A further embodiment of the process is shown semi-diagrammatically in Figure 3.

Marc is loaded by a loader 30 into a hopper 31 which feeds into a primary drier 33. Air is heated by a furnace and fan apparatus 32, which then directs hot air into the primary drier 33. The temperature of this air is variable but may be quite high, as high as 600 C.

The primary drier is a rotating drum, in this embodiment some fifteen metres long, which is angled downward from the loading hopper end 45 to the marc exit end 46. The marc and the heated air progress down the drier, with the moisture content of the marc and the temperature of the air reducing as they progress. At exit, the moisture content of the marc is about 12%, and the temperature at exit is about 79 C.

The dried marc then proceeds from the exit 46 of the drier, via elevator 34 and screw conveyor 35 to the seed separator 36. The marc being now substantially dryer than has been the case in prior used processes, seed separation occurs with much greater efficiency.

From here, the seeds progress along path 38 to a seed drier 39. The seeds, which may still have a moisture content betweenl 2-25%, are further dried to a moisture content below 12% and then proceed to storage hopper 41 for later processing at call.

The marc, now consisting almost entirely of only skins, travels by path 37 to a hammer-mill 40. The output of the hammer-mill is a substantially denser product, which now proceeds to storage hopper 42 for storage and for later use as cattle feed. The product is now of sufficient dryness to allow for medium term storage without mould or deterioration problems.

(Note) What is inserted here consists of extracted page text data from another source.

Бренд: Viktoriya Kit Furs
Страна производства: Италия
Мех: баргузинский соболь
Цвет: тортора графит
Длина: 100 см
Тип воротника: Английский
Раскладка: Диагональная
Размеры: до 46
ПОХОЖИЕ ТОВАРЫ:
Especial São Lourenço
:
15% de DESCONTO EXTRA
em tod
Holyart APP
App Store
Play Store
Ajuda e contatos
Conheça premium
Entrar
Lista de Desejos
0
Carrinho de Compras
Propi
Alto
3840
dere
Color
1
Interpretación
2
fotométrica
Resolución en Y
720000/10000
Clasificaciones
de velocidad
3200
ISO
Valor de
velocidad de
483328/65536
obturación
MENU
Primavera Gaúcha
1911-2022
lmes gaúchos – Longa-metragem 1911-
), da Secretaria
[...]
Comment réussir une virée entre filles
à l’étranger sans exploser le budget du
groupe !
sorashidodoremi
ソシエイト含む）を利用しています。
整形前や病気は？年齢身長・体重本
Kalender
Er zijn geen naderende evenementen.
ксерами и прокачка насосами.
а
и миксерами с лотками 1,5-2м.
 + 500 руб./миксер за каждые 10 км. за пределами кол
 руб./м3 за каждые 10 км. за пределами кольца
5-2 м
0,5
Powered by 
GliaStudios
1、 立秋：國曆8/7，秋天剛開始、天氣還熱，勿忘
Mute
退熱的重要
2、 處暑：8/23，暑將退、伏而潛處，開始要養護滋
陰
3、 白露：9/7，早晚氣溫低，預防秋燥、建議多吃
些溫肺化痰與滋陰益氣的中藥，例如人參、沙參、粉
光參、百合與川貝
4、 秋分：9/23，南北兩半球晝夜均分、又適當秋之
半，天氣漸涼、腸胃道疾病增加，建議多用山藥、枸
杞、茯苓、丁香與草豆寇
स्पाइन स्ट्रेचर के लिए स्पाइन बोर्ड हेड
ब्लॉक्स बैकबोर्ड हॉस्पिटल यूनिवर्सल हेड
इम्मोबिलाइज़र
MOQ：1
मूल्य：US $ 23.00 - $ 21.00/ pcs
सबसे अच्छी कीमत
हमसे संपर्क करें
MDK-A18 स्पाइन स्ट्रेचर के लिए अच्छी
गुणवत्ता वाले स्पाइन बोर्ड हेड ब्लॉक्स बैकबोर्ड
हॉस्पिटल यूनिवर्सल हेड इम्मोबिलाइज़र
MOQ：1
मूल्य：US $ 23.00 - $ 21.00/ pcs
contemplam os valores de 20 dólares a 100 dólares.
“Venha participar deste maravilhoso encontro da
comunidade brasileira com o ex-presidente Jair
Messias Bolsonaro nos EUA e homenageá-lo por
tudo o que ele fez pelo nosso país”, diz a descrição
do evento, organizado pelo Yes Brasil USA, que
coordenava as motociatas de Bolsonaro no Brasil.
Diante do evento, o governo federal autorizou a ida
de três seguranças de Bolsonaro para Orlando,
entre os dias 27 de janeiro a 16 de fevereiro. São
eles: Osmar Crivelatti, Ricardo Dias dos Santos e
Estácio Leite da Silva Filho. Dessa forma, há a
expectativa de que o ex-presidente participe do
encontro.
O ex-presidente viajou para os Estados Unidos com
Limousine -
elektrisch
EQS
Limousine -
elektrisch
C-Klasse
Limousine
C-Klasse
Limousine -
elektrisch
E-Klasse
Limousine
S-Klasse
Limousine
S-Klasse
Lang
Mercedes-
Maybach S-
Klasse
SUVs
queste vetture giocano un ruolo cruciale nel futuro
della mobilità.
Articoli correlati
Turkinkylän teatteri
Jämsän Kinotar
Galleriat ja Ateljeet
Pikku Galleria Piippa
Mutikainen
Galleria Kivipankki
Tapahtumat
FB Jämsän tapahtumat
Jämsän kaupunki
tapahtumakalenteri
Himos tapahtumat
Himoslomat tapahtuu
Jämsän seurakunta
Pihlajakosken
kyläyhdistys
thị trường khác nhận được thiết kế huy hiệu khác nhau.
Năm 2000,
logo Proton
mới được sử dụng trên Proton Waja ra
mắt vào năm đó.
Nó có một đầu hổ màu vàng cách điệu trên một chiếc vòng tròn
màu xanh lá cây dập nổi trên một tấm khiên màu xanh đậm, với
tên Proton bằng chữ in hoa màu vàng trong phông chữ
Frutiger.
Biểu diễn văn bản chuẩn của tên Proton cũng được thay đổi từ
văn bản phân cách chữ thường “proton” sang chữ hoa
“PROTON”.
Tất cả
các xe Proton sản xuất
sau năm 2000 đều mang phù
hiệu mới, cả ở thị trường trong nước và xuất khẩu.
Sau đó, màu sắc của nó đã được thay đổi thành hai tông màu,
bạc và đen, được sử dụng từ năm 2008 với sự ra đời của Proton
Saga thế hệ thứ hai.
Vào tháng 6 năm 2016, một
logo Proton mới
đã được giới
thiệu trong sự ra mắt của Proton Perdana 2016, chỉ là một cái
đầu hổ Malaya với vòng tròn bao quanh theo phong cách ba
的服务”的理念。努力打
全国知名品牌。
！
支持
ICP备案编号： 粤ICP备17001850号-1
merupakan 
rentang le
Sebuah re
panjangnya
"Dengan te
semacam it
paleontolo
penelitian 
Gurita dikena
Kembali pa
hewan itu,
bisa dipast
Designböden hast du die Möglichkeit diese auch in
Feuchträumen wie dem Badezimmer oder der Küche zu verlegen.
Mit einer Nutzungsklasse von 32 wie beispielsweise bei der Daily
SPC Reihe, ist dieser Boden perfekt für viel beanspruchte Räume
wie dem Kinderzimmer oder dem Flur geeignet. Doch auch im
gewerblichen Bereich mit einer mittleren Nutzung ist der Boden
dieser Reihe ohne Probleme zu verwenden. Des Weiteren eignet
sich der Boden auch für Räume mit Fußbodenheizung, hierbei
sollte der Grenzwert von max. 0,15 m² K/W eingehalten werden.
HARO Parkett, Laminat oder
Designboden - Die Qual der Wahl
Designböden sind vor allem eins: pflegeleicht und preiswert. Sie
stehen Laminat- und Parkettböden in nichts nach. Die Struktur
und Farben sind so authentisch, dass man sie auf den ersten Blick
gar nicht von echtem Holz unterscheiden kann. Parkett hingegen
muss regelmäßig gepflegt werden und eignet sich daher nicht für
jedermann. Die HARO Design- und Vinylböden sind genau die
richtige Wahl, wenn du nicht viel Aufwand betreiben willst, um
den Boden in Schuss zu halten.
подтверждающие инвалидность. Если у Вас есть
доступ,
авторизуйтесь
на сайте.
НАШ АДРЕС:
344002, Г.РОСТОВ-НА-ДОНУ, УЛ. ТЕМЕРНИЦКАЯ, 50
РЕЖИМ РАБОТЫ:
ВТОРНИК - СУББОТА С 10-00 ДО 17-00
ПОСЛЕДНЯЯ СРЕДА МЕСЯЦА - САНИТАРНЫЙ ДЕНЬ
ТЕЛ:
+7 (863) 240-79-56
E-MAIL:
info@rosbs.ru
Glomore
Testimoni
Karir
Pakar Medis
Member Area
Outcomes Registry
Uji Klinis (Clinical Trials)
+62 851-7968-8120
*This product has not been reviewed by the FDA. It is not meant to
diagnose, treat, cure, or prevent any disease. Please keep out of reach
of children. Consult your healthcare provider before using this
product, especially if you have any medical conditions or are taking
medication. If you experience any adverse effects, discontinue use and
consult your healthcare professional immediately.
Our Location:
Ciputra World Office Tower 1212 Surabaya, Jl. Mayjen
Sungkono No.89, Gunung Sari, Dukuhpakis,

The high temperature gradient between the marc at ambient temperature and the heated air at the hopper end 45 of the drier serves to rapidly drive off water from the marc. The skins and seeds obviously do not reach such high temperatures while they have a high water content.

Currently, grape seed oil especially cold pressed oil which is recovered without solvent extraction, is very valuable indeed and current prices in the approximate vicinity of AU$3,000.00 per tonne are available.

Accordingly, the seeds as now dried sufficiently for longer-term keeping and are directed again to storage and transport to where they might from time to time be further crushed for cold pressed oil recovery.

What can now be seen is that by use of the method discussed, material that overall was going to bring only a very small economic return can now be converted by methods which are of themselves not especially expensive to very high value materials.

Further however, material which previously would require often relatively high cost disposal, is now converted to provide substantial benefit and furthermore, the material can be processed on current estimates to make a significant profit.

Considering the very large quantities of discarded marc that exists both in Australia and in other countries, this invention is considered to be of very high value.

Although the invention has been herein shown and described in what is conceived to be the most practical and preferred embodiment, it is recognised that departures can be made within the scope of the invention, which is not to be limited to the details described herein but is to be accorded the full scope of the appended claims so as to embrace any and all equivalent methods, devices and apparatus.